AFİK’ten şikayetçi olan AB vatandaşları neden tutuklanmadı?

Aziz Şah – 22/6/2024

Kıbrıs Cumhuriyeti Dışişleri Bakanlığı’nın sayfasında yabancılara yönelik bir uyarı vardır. Bu uyarıda işgal bölgesinde Kıbrıslı Rumlara ait mülk satın almanın cezai ve hukuki sonuçları açıklanır.

Çalıntı toprak üzerinde mal alırsanız hukukta bir bedeli vardır:

-“Kıbrıs Cumhuriyeti yasalarına göre başka bir kişi adına kayıtlı bir mülkün kullanılması suç teşkil etmektedir. Bu suçun işlenmesi, 26 AB ülkesinden herhangi birinde uygulanabilir bir Avrupa tutuklama emrinin yanı sıra uluslararası bir tutuklama emrinin çıkarılmasına yol açabilir”…

İki tane Avrupa Birliği vatandaşı gidip AFİK tarafından dolandırıldığını söyleyerek Kıbrıs Cumhuriyeti’ne şikayetçi oldu.

Yani, iki AB vatandaşı Kıbrıs’ın işgal bölgesinde çalıntı toprağın üzerinde konut satın aldı ama tapularını alamadı.

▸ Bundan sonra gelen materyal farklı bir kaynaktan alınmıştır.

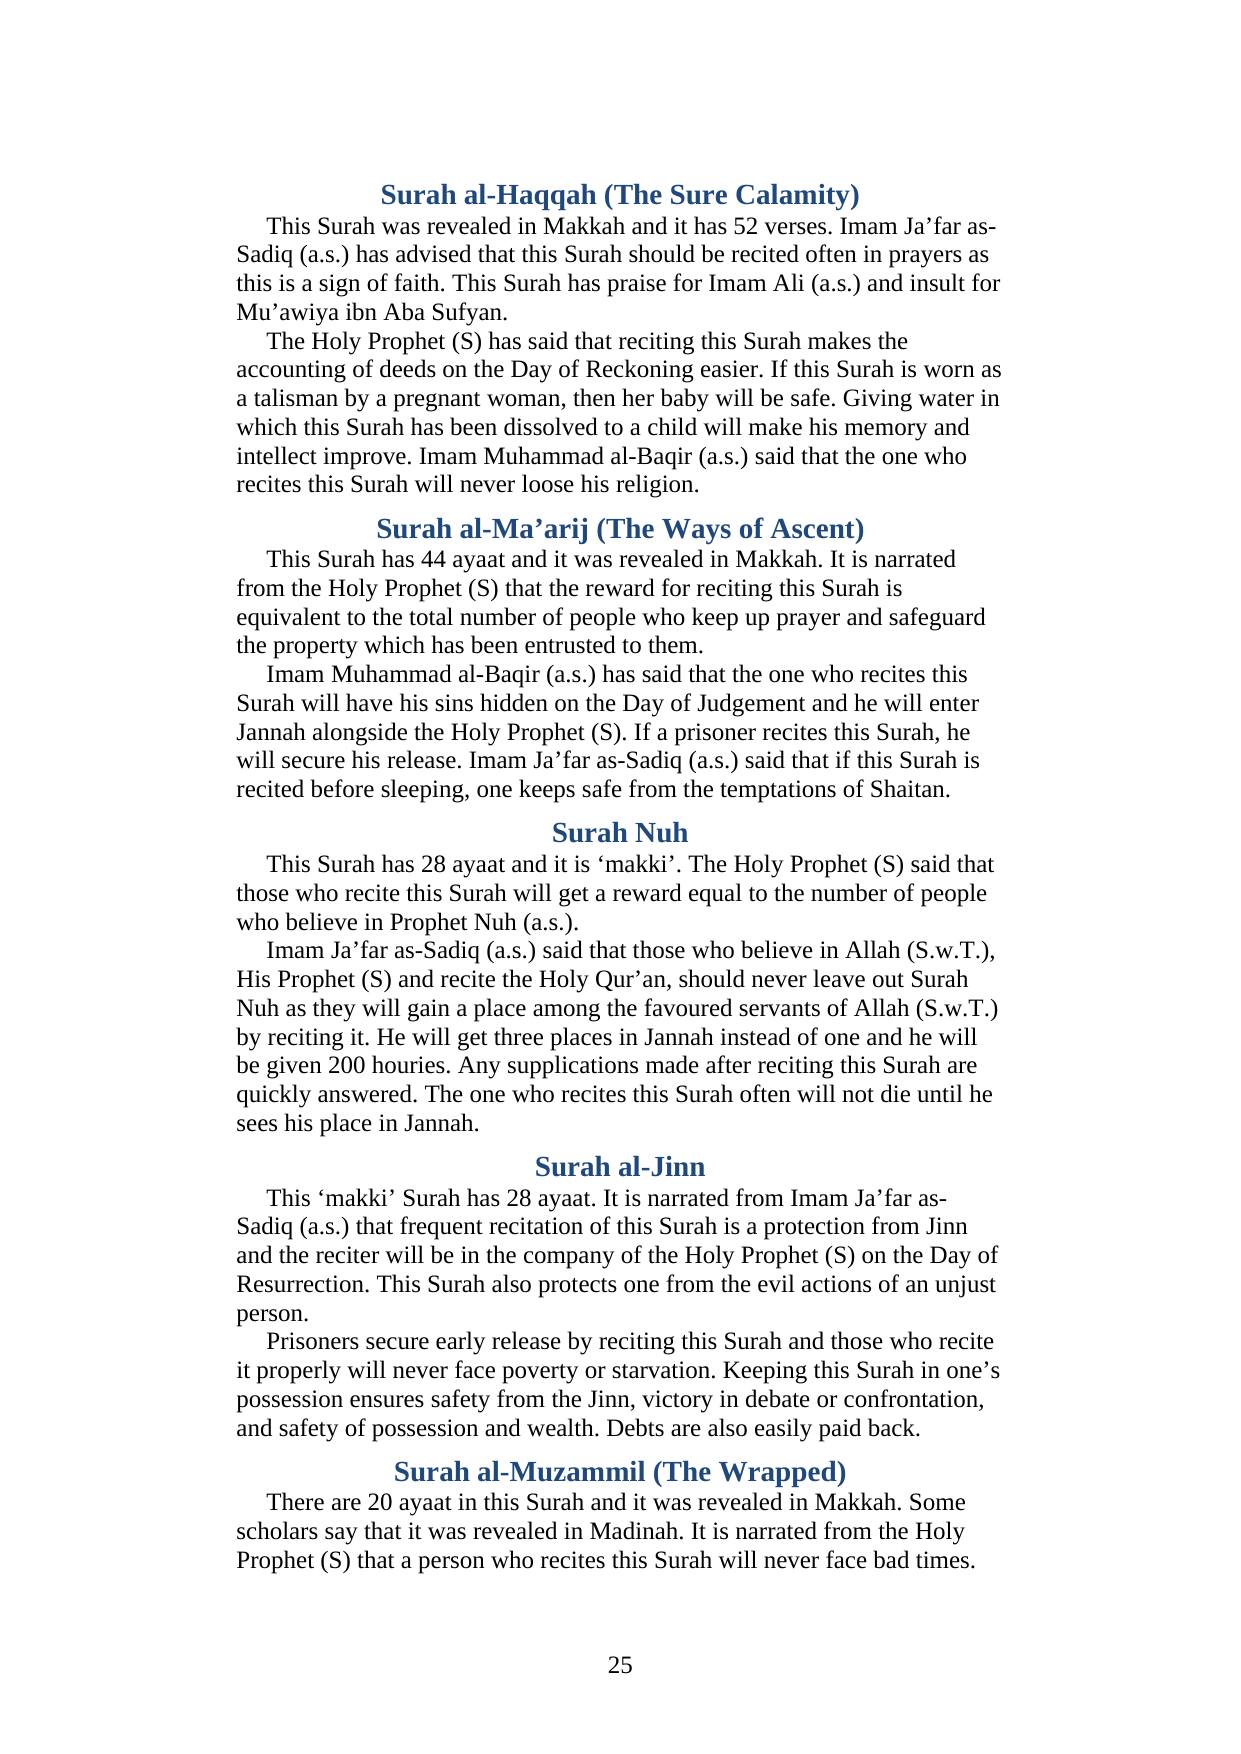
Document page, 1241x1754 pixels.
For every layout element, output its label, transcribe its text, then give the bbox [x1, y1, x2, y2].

text This ‘makki’ Surah has 28 ayaat. It is narrated from Imam Ja’far as-Sadiq (a.s.) that frequent recitation of this Surah is a protection from Jinn and the reciter will be in the company of the Holy Prophet (S) on the Day of Resurrection. This Surah also protects one from the evil actions of an unjust person. [236, 1183, 1004, 1326]
subtitle Surah al-Haqqah (The Sure Calamity) [236, 177, 1004, 211]
subtitle Surah Nuh [236, 816, 1004, 849]
text The Holy Prophet (S) has said that reciting this Surah makes the accounting of deeds on the Day of Reckoning easier. If this Surah is worn as a talisman by a pregnant woman, then her baby will be safe. Giving water in which this Surah has been dissolved to a child will make his memory and intellect improve. Imam Muhammad al-Baqir (a.s.) said that the one who recites this Surah will never loose his religion. [236, 326, 1004, 498]
subtitle Surah al-Ma’arij (The Ways of Ascent) [236, 511, 1004, 544]
text This Surah has 44 ayaat and it was revealed in Makkah. It is narrated from the Holy Prophet (S) that the reward for reciting this Surah is equivalent to the total number of people who keep up prayer and safeguard the property which has been entrusted to them. [236, 544, 1004, 659]
text Imam Muhammad al-Baqir (a.s.) has said that the one who recites this Surah will have his sins hidden on the Day of Judgement and he will enter Jannah alongside the Holy Prophet (S). If a prisoner recites this Surah, he will secure his release. Imam Ja’far as-Sadiq (a.s.) said that if this Surah is recited before sleeping, one keeps safe from the temptations of Shaitan. [236, 659, 1004, 803]
text Imam Ja’far as-Sadiq (a.s.) said that those who believe in Allah (S.w.T.), His Prophet (S) and recite the Holy Qur’an, should never leave out Surah Nuh as they will gain a place among the favoured servants of Allah (S.w.T.) by reciting it. He will get three places in Jannah instead of one and he will be given 200 houries. Any supplications made after reciting this Surah are quickly answered. The one who recites this Surah often will not die until he sees his place in Jannah. [236, 935, 1004, 1137]
text Prisoners secure early release by reciting this Surah and those who recite it properly will never face poverty or starvation. Keeping this Surah in one’s possession ensures safety from the Jinn, victory in debate or confrontation, and safety of possession and wealth. Debts are also easily paid back. [236, 1326, 1004, 1441]
subtitle Surah al-Jinn [236, 1149, 1004, 1183]
text This Surah was revealed in Makkah and it has 52 verses. Imam Ja’far as-Sadiq (a.s.) has advised that this Surah should be recited often in prayers as this is a sign of faith. This Surah has praise for Imam Ali (a.s.) and insult for Mu’awiya ibn Aba Sufyan. [236, 211, 1004, 326]
subtitle Surah al-Muzammil (The Wrapped) [236, 1454, 1004, 1487]
text This Surah has 28 ayaat and it is ‘makki’. The Holy Prophet (S) said that those who recite this Surah will get a reward equal to the number of people who believe in Prophet Nuh (a.s.). [236, 849, 1004, 935]
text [236, 1487, 1004, 1574]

Şimdi benim merak ettiğim:

-Kıbrıs Cumhuriyeti AFİK’ten şikayetçi olan iki AB vatandaşını neden tutuklamadı?

Suç işlediler!

Kıbrıs Cumhuriyeti Ceza Kanunu’nda mültecilere ait gasp edilmiş malları kullanan İngilizleri hedef alan bir değişiklik yapılmıştı 2005’te: 2 yıl hapisliği olan “Taşınmaz malın yasadışı kullanımı suçu” eklendi yasaya.

2 İngiliz’e Akan Kürşat’a yaptıkları gibi tutuklama emri çıkarmışlardı…

2006’da ise AKEL-Papadopulos hükümeti Ceza Kanunu’nda düzenlediği 303A Maddesi ile “başka bir kişinin taşınmaz mallarıyla ilgili hileli işlemlerle ilgili” 7 yıla kadar hapislik içeren değişiklik yaptı.

Madem iki tane AB vatandaşı kendi ayaklarıyla gelip suç işlediklerini itiraf ettiler…

Neden ibret-i alem için sallandırmadınız Eleftheria Meydanı’nda?

Buradaki esas mesele şudur: 28 Nisan 2009 tarihli Avrupa Birliği Adalet Divanı (ABAD) kararına göre Kıbrıs’ın işgal bölgesinde meydana gelen sivil ve ticari konularda Kıbrıs Cumhuriyeti’nin yetkisi vardır.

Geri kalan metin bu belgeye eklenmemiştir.